Showing it really happened
However, despite the vast geographical spread of this revival, it is perhaps not the most well-known or celebrated of Scottish awakenings. Indeed, Lennie’s first chapter notes that several academic studies have attempted to cast doubt on the extent of the revival in this period. His aim is to show that such doubts are unfounded.
What follows is a far-reaching recounting of revival events across every region of Scotland. The book is divided into four parts: the first two focus in detail on 1859-60; Part 3 surveys 1862-72; and Part 4 recounts 1873-75, a period which includes D.L. Moody’s first visit to Scotland.
The majority of the book is descriptive. Each section is subdivided according to geographical location, as Lennie recounts details of the preachers, conversions and revival phenomena. The scope of the book is vast; we embark on a journey right around Scotland that leaves the reader in no doubt that the revival extended to the whole nation.

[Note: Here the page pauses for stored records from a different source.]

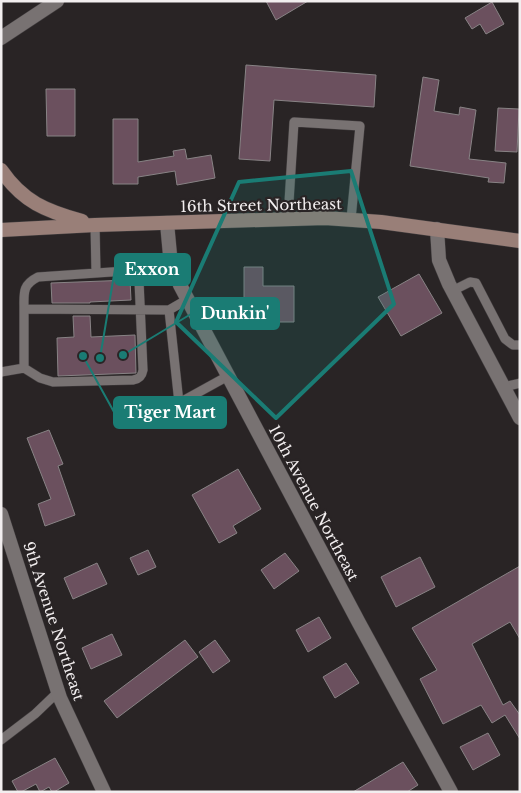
<svg xmlns="http://www.w3.org/2000/svg" width="521" height="793" font-family="'Libre Baskerville',serif">
	<rect width="100%" height="100%" fill="#292425"/>
	<path fill="#6b505e" stroke="#888385" d="M266,1H308L276,20Z
		M492,2L504,24L486,34L480,24L472,29L465,18Z
		M246,65L376,75L374,107L274,100L270,161L239,159Z
		M423,77L439,80L434,111L459,115L460,107L476,110L469,159L506,163L504,183L488,182L489,178L410,166Z
		M46,89H75V136H47Z
		M498,108L519,109L517,152L495,151Z
		M113,119H138V162L174,156L173,151L185,149L187,159L211,155L215,178L177,185L175,171L138,177V184H113Z
		M244,267H263V286H294V322H262V313H244Z
		M419,274L442,313L401,336L378,297Z
		M130,280L131,300L90,302V303H52L51,283Z
		M73,316H90L91,337L135,335L136,373L58,376L57,338L74,337Z
		M49,430L63,464L58,466L75,515L45,526L38,504L51,499L27,438Z
		M238,469L261,509L233,526L237,533L219,543L192,495Z
		M148,550L156,567L138,575L130,558Z
		M285,553L299,571L274,589L261,570Z
		M420,557L435,587L396,607L381,577Z
		M97,563L107,584L73,599L64,578Z
		M520,566V639L510,622L472,644L503,705L510,701L520,715V739L505,715L492,723L481,705L443,724L420,679L437,670L412,628Z
		M319,617L331,638L308,652L296,630Z
		M112,634L122,655L91,669L82,648Z
		M185,640L198,657L117,718L104,701Z
		M215,640L230,661L213,673L199,652Z
		M346,663L359,683L335,698L323,677Z
		M488,733L500,755L473,770L460,747Z
		M55,758L69,783L54,792H52L49,787L40,792L36,784L21,792H18L12,781Z
		M403,762L418,785L407,792H353Z"/>
	<g fill="none" stroke-linecap="round" stroke-linejoin="round">
		<defs>
			<path id="service" d="M288,218L294,122L360,126L351,219
				M95,225L96,272
				M452,291L470,282L476,283L505,339L513,345H520
				M169,310L179,403L228,376
				M24,368L40,378L53,382L133,380C140,379 142,376 143,370L139,281C137,274 133,271 126,271L38,277C22,285 24,293 24,309
				M1,372L24,368V309L169,310L188,299
				M504,387L520,383
				M1,740L35,714L58,692"/>
			<path id="minor" d="M1,38L57,1
				M167,223L170,255L180,285L359,623L451,792
				M437,229L439,260L449,284L520,418
				M1,514L60,698L104,792"/>
			<path id="secondary" d="M1,170C23,202 46,211 82,221
				M1,230L95,225L325,218L381,222L520,241"/>
		</defs>
		<use href="#service" stroke="#433f40" stroke-width="10"/>
		<use href="#minor" stroke="#433f40" stroke-width="15"/>
		<use href="#secondary" stroke="#433f40" stroke-width="15"/>
		<use href="#service" stroke="#787272" stroke-width="9"/>
		<use href="#minor" stroke="#787272" stroke-width="14"/>
		<use href="#secondary" stroke="#997f78" stroke-width="14"/>
	</g>
	<path fill="#1a7c74" fill-opacity="0.2" stroke="#1a7c74" stroke-width="4" stroke-linejoin="round" d="M351,171L394,304L276,418L176,322L239,182Z"/>
	<g text-anchor="middle" dominant-baseline="central" stroke-width="4.5" stroke-linejoin="round" paint-order="stroke">
		<g font-size="15" fill="#f2eeef" stroke="#292425">
			<text transform="translate(261 205) rotate(-1)">16th Street Northeast</text>
			<text transform="translate(314 503) rotate(62)">10th Avenue Northeast</text>
			<text transform="translate(54 621) rotate(72)">9th Avenue Northeast</text>
		</g>
	</g>
	<path fill="none" stroke="#1a7c74" stroke-width="2" d="M100 358L115 269M123 355L191 314M83 356L114 412"/>
	<g fill="#1a7c74" stroke="#292425" stroke-width="2">
		<circle cx="100" cy="358" r="5"/>
		<circle cx="123" cy="355" r="5"/>
		<circle cx="83" cy="356" r="5"/>
	</g>
	<g fill="#1a7c74" stroke="#1a7c74" stroke-width="2">
		<rect x="115" y="254" width="75" height="31" rx="5"/>
		<rect x="191" y="298" width="88" height="31" rx="5"/>
		<rect x="114" y="397" width="112" height="31" rx="5"/>
	</g>
	<g font-size="16" text-anchor="middle" font-weight="bold" fill="#fff">
		<text x="152" y="275">Exxon</text>
		<text x="235" y="319">Dunkin'</text>
		<text x="170" y="418">Tiger Mart</text>
	</g>
	<rect width="521" height="793" fill="none" stroke="#f2eeef" stroke-width="5"/>
</svg>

Indeed, such is the volume of information that for some it may be more rewarding to simply dip into the sections which deal with areas of particular interest. At the end of Parts 2 and 4 there are brief but very interesting appraisals of the revival events. These sections provide helpful analysis of the contributing factors to the movement.
The great strength of the work lies in the enormous breadth of information provided. If doubts have been held about the extent of the revival, then Lennie’s work is an important corrective. Furthermore, the style is popular and the language accessible, so it is not simply a book for the historian. Moreover, Lennie presents a very balanced record and he is to be commended for the way in which his analysis includes various denominations and groups without bias.

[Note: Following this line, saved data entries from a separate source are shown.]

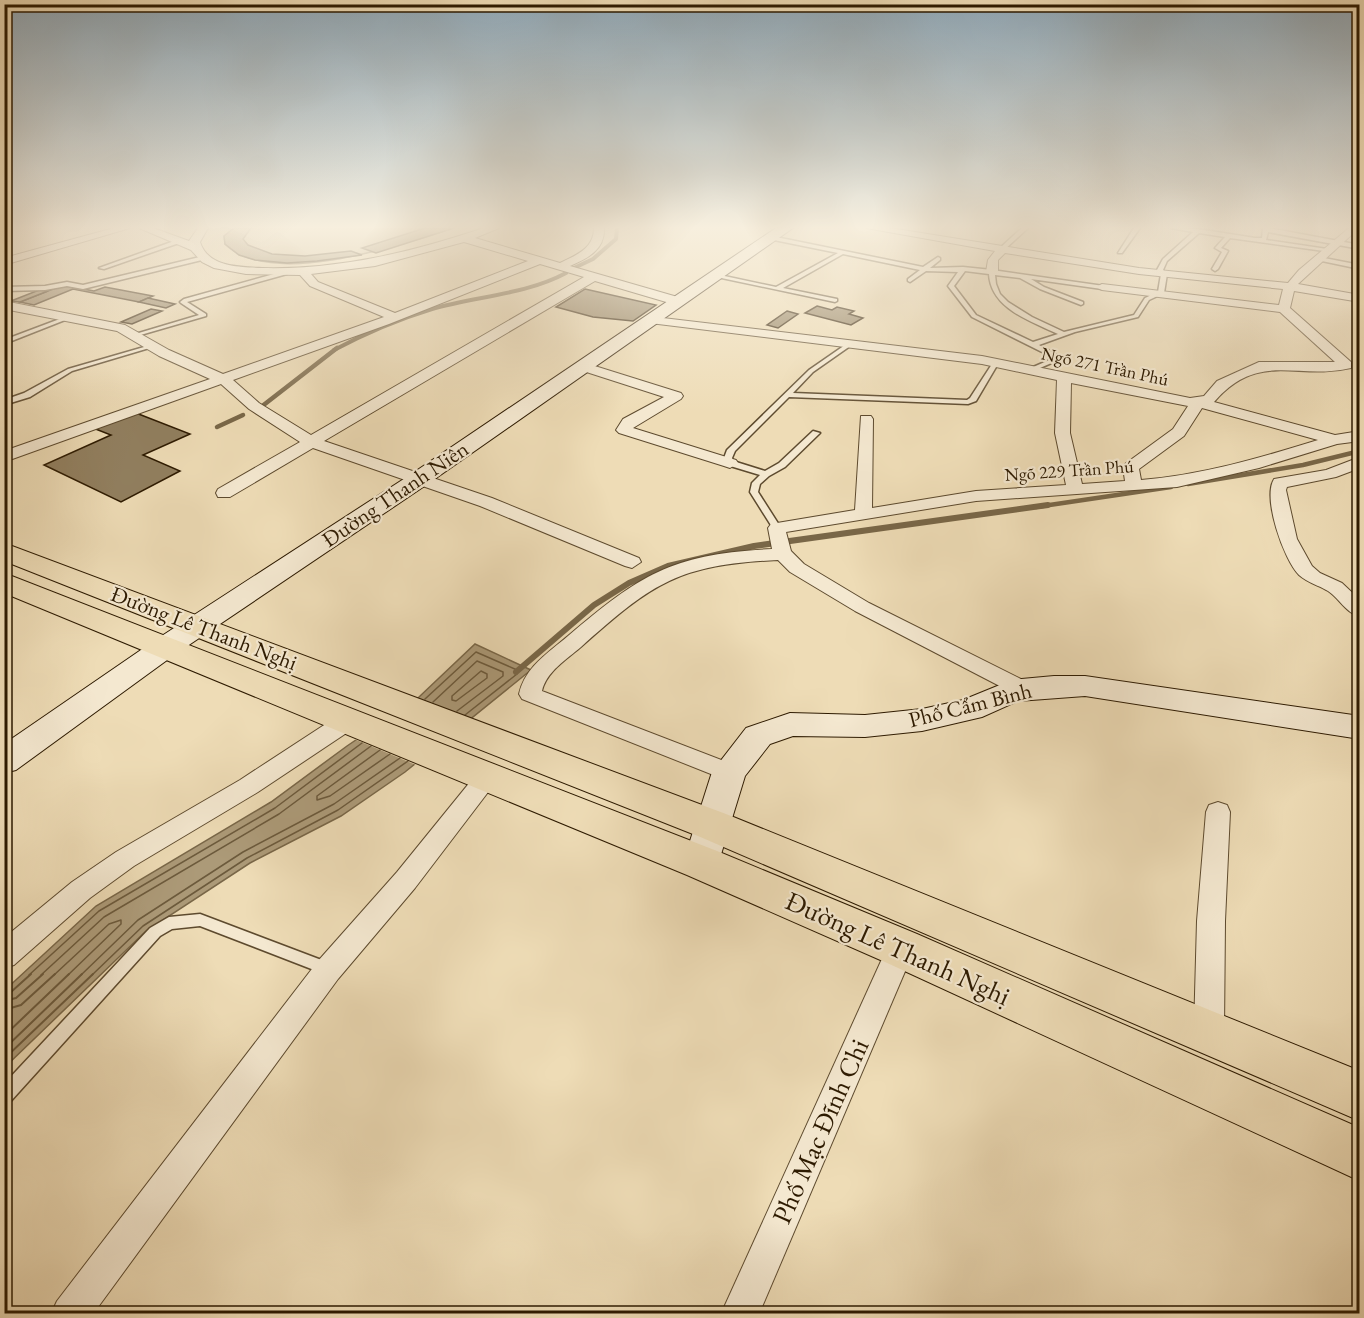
<svg xmlns="http://www.w3.org/2000/svg" width="1364" height="1318" font-family="'EB Garamond',serif">
<style>
.green{fill:#cdbb97;stroke:#7d6a4c;stroke-width:1.5}
.water{fill:#ac9a78;stroke:#796748;stroke-width:1.5}
.pier{fill:#eedcb6}
.lines{fill:none;stroke-linecap:round;stroke-linejoin:round}
.shore-far1{stroke:#6c5a3c;stroke-width:1.5}
.shore{stroke:#6c5a3c;stroke-width:2}
.stream-far2{stroke:#796748;stroke-width:4}
.stream-far1{stroke:#796748;stroke-width:4.5}
.stream{stroke:#796748;stroke-width:6}
.building{fill:#917f5f;stroke:#2d1a00;stroke-width:1.5}
.lane-casing{stroke:#5d4a2e;stroke-width:3}
.street-casing{stroke:#5d4a2e;stroke-width:2}
.secondary-casing{stroke:#2d1a00;stroke-width:2}
.highway-casing{stroke:#2d1a00;stroke-width:2}
.lane{fill:#f4e8d0;fill-rule:evenodd}
.street{fill:#f4e8d0;fill-rule:evenodd}
.secondary{fill:#f4e8d0;fill-rule:evenodd}
.highway{fill:#eedcb6;fill-rule:evenodd}
.labels{text-anchor:middle;dominant-baseline:central;stroke-width:4.5;stroke-linejoin:round;paint-order:stroke}
.far-street-label{font-size:18px;fill:#2d1a00;stroke:#f4e8d0}
.street-label{font-size:22px;fill:#2d1a00;stroke:#f4e8d0}
.near-street-label{font-size:27px;fill:#2d1a00;stroke:#f4e8d0}
</style>
<rect width="100%" height="100%" fill="#eedcb6"/>
<filter id="stains"><feTurbulence type="fractalNoise" baseFrequency=".00333" numOctaves="4"/><feColorMatrix values="0 0 0 0 .2 0 0 0 0 .09 0 0 0 0 .02 0 0 0 .5 -.17"/></filter>
<radialGradient id="worn" r=".72"><stop offset=".6" stop-color="#630" stop-opacity="0"/><stop offset="1" stop-color="#630" stop-opacity=".3"/></radialGradient>
<path class="green" d="M234 228H454C401 245 271 289 225 244L224 236Z"/>
<path class="water" d="M475 644 531 670 405 772 341 816 250 863 146 931 5 1067V990L96 906 271 802 347 746 419 697Z"/>
<path class="pier" d="M414 698 472 719 416 765 354 739Z"/>
<g class="lines">
<g class="shore-far1">
<path d="M481 671 487 674V678L456 701 452 700V696Z"/>
<path d="M425 699 476 652 517 670V674L465 715"/>
<path d="M433 702 477 661 503 672V676L457 711"/>
<path d="M380 750 317 796V800L330 796 390 754"/>
<path d="M29 975 99 911 275 808 362 743"/>
<path d="M41 975 104 917 279 814 371 746"/>
<path d="M54 975 109 924 121 920V924L68 975"/>
<path d="M81 975 138 920 243 852 334 804 400 758"/>
<path d="M92 975 143 926 247 858 338 810 408 761"/>
</g>
<g class="shore">
<path d="M4 994 11 992 31 974"/>
<path d="M4 1001 16 998 43 974"/>
<path d="M4 1010 21 1005 55 974"/>
<path d="M4 1036 69 974"/>
<path d="M4 1049 82 974"/>
<path d="M4 1059 93 974"/>
</g>
<g class="stream-far2">
<path d="M574 268 593 259 616 239 617 228"/>
<path d="M334 350C364 334 399 319 432 309 476 296 525 295 566 273"/>
</g>
<g class="stream-far1">
<path d="M261 407 337 348"/>
<path d="M217 427 243 415"/>
<path d="M1188 484 1303 465 1360 451"/>
<path d="M1036 507 1171 487"/>
</g>
<path class="stream" d="M516 672 594 605 629 583 668 566 754 546 1048 505"/>
</g>
<g class="building">
<path d="M234 228H251L243 239 248 245 272 254 305 256 351 251 362 255 317 261 287 263 255 260 239 255 225 244 224 236Z"/>
<path d="M425 228H454L376 253 362 248Z"/>
<path d="M63 285 94 291 105 287 153 296 139 302 73 289 34 305 20 302Z"/>
<path d="M585 289 656 305 633 321 593 317 556 307Z"/>
<path d="M39 290 48 291 20 302 11 301Z"/>
<path d="M148 298 175 304 166 308 139 302Z"/>
<path d="M817 306 832 310 837 307 854 311 849 314 863 318 851 325 805 313Z"/>
<path d="M151 309 162 311 132 324 121 322Z"/>
<path d="M787 311 798 314 778 328 767 325Z"/>
<path d="M136 413 190 434 143 455 180 471 121 502 44 465 111 435 93 428Z"/>
</g>
<g class="lines">
<defs>
<g id="lane">
<path d="M1022 228H1028L1005 249H1001V247Z"/>
<path d="M1134 228H1140L1122 253H1118Z"/>
<path d="M1171 228 1198 229 1255 238H1262L1263 228H1269L1360 245V249L1268 232 1266 240 1334 250 1331 252 1230 238 1221 248 1228 251 1218 269 1215 271 1212 269 1222 252 1215 248 1225 237 1199 233 1167 261 1163 270 1167 274 1164 293 1149 300 1138 317 1075 332 1039 345 1063 358 1033 371 1031 370V368L1054 358 972 317 948 286 958 272 926 271 910 282 908 281V279L920 270 843 254 783 288 837 299V301L835 302 712 276 715 274 776 287 838 253 769 239 771 236 923 267 938 257 940 258V260L930 268 963 267 992 270 1104 286 1105 287 1102 289 1031 279 1044 287 1083 302V304L1081 305 1040 289 1020 278 995 275 996 284 1000 294 1008 302 1032 317 1064 332 1134 315 1145 298 1158 292 1161 274 1157 270 1163 259 1193 232ZM965 271 989 274C991 309 1031 321 1058 334L1033 342 976 315 954 286Z"/>
<path d="M177 240 179 243 104 269 99 268Z"/>
<path d="M204 256 206 257V259L83 289 67 286 45 290 4 291V287L45 286 67 282 83 285Z"/>
<path d="M1319 257 1360 265V269L1317 260V258Z"/>
<path d="M285 271 287 272V274L187 302 206 314V316L137 336 132 335 199 315 181 303 180 302 184 299Z"/>
<path d="M65 317 70 318 4 344V340Z"/>
<path d="M848 343 853 344 813 372 793 393 967 400 970 398 994 361 999 362 976 401 968 404 789 397 735 451 732 458 733 461 765 471 779 463 813 431 820 433 785 467 769 476 760 484 758 492 781 528 777 531 774 530 750 492 752 483 760 475 727 465 724 458 727 450 809 370Z"/>
<path d="M151 345 156 346 72 371 30 397 4 405V400L24 393 68 369Z"/>
<path d="M200 914 332 964 334 969 332 974 327 975 200 926 172 929 160 936 10 1102 4 1104V1084L150 928 169 917Z"/>
</g>
<g id="street">
<path d="M114 228H130L4 265V258Z"/>
<path d="M139 228H153L189 241 198 228H208L200 242C208 267 238 267 262 268 339 270 412 252 484 228H499L475 238 560 263C576 255 594 249 594 228H604C605 250 588 258 570 266L681 298V304H673L595 281 324 441 492 498 639 558 641 562 632 568 625 566 480 506 313 448 230 497H218L216 493 218 489 300 442 249 409 221 384 4 462V451L210 379 159 356 117 331 4 309V301L125 325 169 350 223 374 384 317 310 286 300 275 246 274 214 268 202 262 191 250ZM464 242 528 261 395 313 318 282 311 274 375 266ZM540 264 584 277 311 435 259 403 233 380 389 324Z"/>
<path d="M866 228H890L1139 268 1288 283 1299 270 1349 228H1359L1298 284 1360 295V302L1294 291 1290 308 1351 362V368C1296 381 1259 350 1214 402L1335 435 1360 431V441L1337 444 1259 468 1177 487 976 501 786 532 791 551 804 564 869 603 1033 685 1036 690 1033 695 1025 697 1017 695 855 611 790 572 778 560C678 565 654 582 581 647 567 659 546 672 542 691L737 766 741 772 737 778 729 781 721 778 522 699 519 694C525 667 548 653 568 636 642 573 673 554 772 549L768 528 771 524 855 510 861 416H871L873 419 872 508 976 491 1066 485 1055 433 1057 380 982 364 650 323 646 322V316L982 356 1190 398 1204 396 1217 381 1259 362H1335L1280 312 1102 290 1096 287 1102 284 1279 305 1283 289 1139 274 1005 253 998 260V272L992 275 986 272 988 260 995 251ZM1071 383 1188 406 1173 429 1125 464 1123 467 1125 481 1082 484 1070 433ZM1202 408 1318 440C1260 458 1202 475 1141 480L1139 469 1184 436Z"/>
<path d="M582 362 681 393 683 396 681 399 633 428 736 460 738 463 730 468 724 466 619 433 616 430 623 419 664 397 577 369V363Z"/>
<path d="M1360 457V468L1336 477 1287 487 1286 490 1297 539 1312 566 1320 573 1342 583 1360 600V617C1346 613 1339 598 1328 591 1318 585 1308 583 1299 575 1284 560 1262 498 1274 479L1326 470Z"/>
<path d="M349 712 357 714 360 720 357 726 258 792 134 866 90 898 14 965 4 968V938L72 882 116 852 240 780 341 714Z"/>
<path d="M487 768 495 771 499 777 495 783 415 888 338 979 93 1314H51L57 1301 318 961 397 872 479 771Z"/>
<path d="M1218 802 1227 805 1230 812 1225 921 1224 1031 1220 1041 1209 1045 1198 1041 1194 1031 1197 921 1206 812 1209 805Z"/>
<path d="M901 936 911 939 915 948 759 1314H721L891 939Z"/>
</g>
<g id="secondary">
<path d="M776 228H793L429 483 174 655 16 770 4 773V744L154 641 413 473Z"/>
<path d="M1054 676H1085L1360 716V739L1085 696 1018 701 982 717 922 731 865 737 793 736 770 744 745 776 715 874 702 878 689 874 683 863 712 772 746 728 790 713 865 715 922 709 963 700 1012 680Z"/>
</g>
<g id="highway">
<path d="M4 543 726 814 1360 1071V1121L698 836 4 561Z"/>
<path d="M4 573 717 851 917 934 1360 1128V1181L885 962 687 875 4 593Z"/>
</g>
</defs>
<use href="#lane" class="lane-casing"/>
<use href="#street" class="street-casing"/>
<use href="#secondary" class="secondary-casing"/>
<use href="#highway" class="highway-casing"/>
<use href="#lane" class="lane"/>
<use href="#street" class="street"/>
<use href="#secondary" class="secondary"/>
<use href="#highway" class="highway"/>
</g>
<linearGradient id="sky" x2="0" y2="1"><stop stop-color="#90aabb"/><stop offset="0.55" stop-color="#f7efde"/><stop offset="1" stop-color="#f7efde" stop-opacity="0"/></linearGradient>
<rect width="1364" height="413" fill="url(#sky)"/>
<g class="labels">
<g class="far-street-label">
<text transform="translate(1105 366) rotate(12)">Ngõ 271 Trần Phú</text>
<text transform="translate(1069 470) rotate(-4)">Ngõ 229 Trần Phú</text>
</g>
<g class="street-label">
<text transform="translate(395 494) rotate(-34)">Đường Thanh Niên</text>
<text transform="translate(204 628) rotate(21)">Đường Lê Thanh Nghị</text>
<text transform="translate(970 705) rotate(-14)">Phố Cẩm Bình</text>
</g>
<g class="near-street-label">
<text transform="translate(898 948) rotate(24)">Đường Lê Thanh Nghị</text>
<text transform="translate(820 1131) rotate(-66)">Phố Mạc Đĩnh Chi</text>
</g>
</g>
<rect width="1364" height="1318" fill="none" stroke="#eedcb6" stroke-width="24"/>
<rect x="6" y="6" width="1352" height="1306" fill="none" stroke="#2d1a00" stroke-width="3"/>
<rect x="12" y="12" width="1340" height="1294" fill="none" stroke="#2d1a00" stroke-width="1.5"/>
<rect width="100%" height="100%" filter="url(#stains)"/>
<rect width="100%" height="100%" fill="url(#worn)"/>
</svg>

Ironically for a book containing so much information, one slight disappointment is that Lennie gives little biographical information about influential figures, such as Brownlow North, Hay Macdowall Grant and James Turner. This would have enhanced the work, particularly for a reader unfamiliar with the period. There are also one or two conclusions that may be a little hasty. For example, in regard to the union negotiations between the Free Church and the United Presbyterian Church in the 1860s, Lennie writes that ‘no primary or secondary source identifies the revival as influential’ (p.388) and yet P. Carnegie Simpson’s Life of Principal Rainy describes the revival of 1859-60 as ‘a real factor in the promotion of the subsequent union proposals’ (Vol. 1, p.151). The book also ends a little abruptly.
However, none of these observations should deter the reader, nor do they ultimately detract from an immensely valuable book. Scotland Ablaze serves to prevent us from forgetting what God did during a remarkable period in the history of the Scottish church and nation. Even more importantly, may this book also prevent us from forgetting that God can do it again.